(Dataset entries)
###
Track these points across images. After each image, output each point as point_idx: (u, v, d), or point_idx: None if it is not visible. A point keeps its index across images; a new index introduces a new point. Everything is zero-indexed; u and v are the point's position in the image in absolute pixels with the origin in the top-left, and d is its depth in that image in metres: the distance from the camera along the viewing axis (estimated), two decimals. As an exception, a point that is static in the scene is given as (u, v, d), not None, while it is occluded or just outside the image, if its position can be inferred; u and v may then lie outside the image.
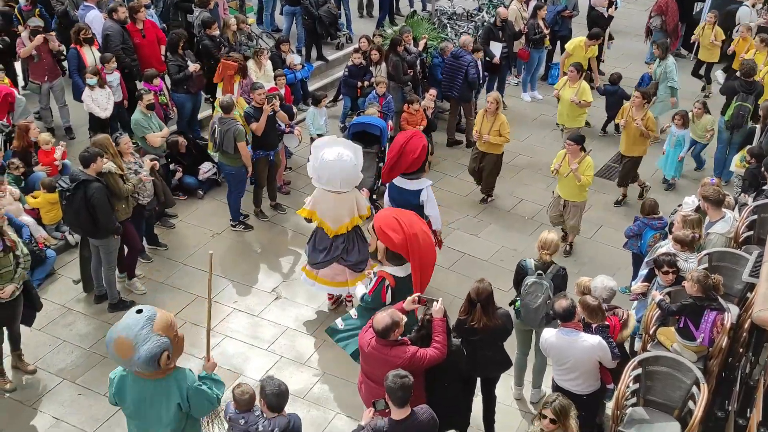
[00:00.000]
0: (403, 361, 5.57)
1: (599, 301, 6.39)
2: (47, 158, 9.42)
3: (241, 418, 5.38)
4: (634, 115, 10.15)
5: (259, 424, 5.25)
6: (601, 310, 6.35)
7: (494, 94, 10.48)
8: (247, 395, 5.41)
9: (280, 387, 5.25)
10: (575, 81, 11.03)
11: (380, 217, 7.15)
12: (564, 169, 9.03)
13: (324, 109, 10.95)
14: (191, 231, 9.73)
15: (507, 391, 7.38)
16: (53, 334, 7.91)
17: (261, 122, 9.46)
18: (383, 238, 6.87)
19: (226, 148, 9.29)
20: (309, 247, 8.21)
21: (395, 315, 5.72)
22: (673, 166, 10.96)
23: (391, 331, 5.64)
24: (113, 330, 4.80)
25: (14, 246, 6.89)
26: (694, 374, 6.15)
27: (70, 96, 11.01)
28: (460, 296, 8.53)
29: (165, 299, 8.47)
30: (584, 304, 6.32)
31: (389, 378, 5.12)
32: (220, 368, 7.53)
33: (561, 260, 8.68)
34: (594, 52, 12.89)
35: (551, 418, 5.25)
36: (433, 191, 8.65)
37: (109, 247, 7.95)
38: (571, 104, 11.01)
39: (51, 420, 6.95)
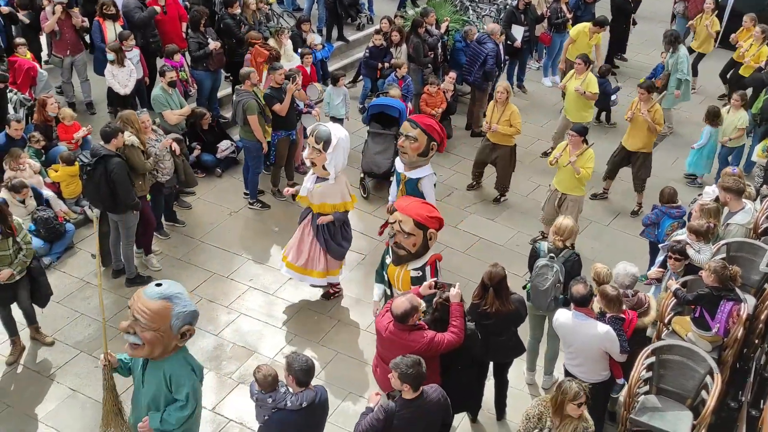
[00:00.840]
###
Repeat word for word, and nothing more, the lines between the line containing "10: (575, 81, 11.03)" and the last line of the records above, inclusive, without pictures.

10: (575, 81, 11.03)
11: (380, 217, 7.15)
12: (564, 169, 9.03)
13: (324, 109, 10.95)
14: (191, 231, 9.73)
15: (507, 391, 7.38)
16: (53, 334, 7.91)
17: (261, 122, 9.46)
18: (383, 238, 6.87)
19: (226, 148, 9.29)
20: (309, 247, 8.21)
21: (395, 315, 5.72)
22: (673, 166, 10.96)
23: (391, 331, 5.64)
24: (113, 330, 4.80)
25: (14, 246, 6.89)
26: (694, 374, 6.15)
27: (70, 96, 11.01)
28: (460, 296, 8.53)
29: (165, 299, 8.47)
30: (584, 304, 6.32)
31: (389, 378, 5.12)
32: (220, 368, 7.53)
33: (561, 260, 8.68)
34: (594, 52, 12.89)
35: (551, 418, 5.25)
36: (433, 191, 8.65)
37: (109, 247, 7.95)
38: (571, 104, 11.01)
39: (51, 420, 6.95)
[00:00.840]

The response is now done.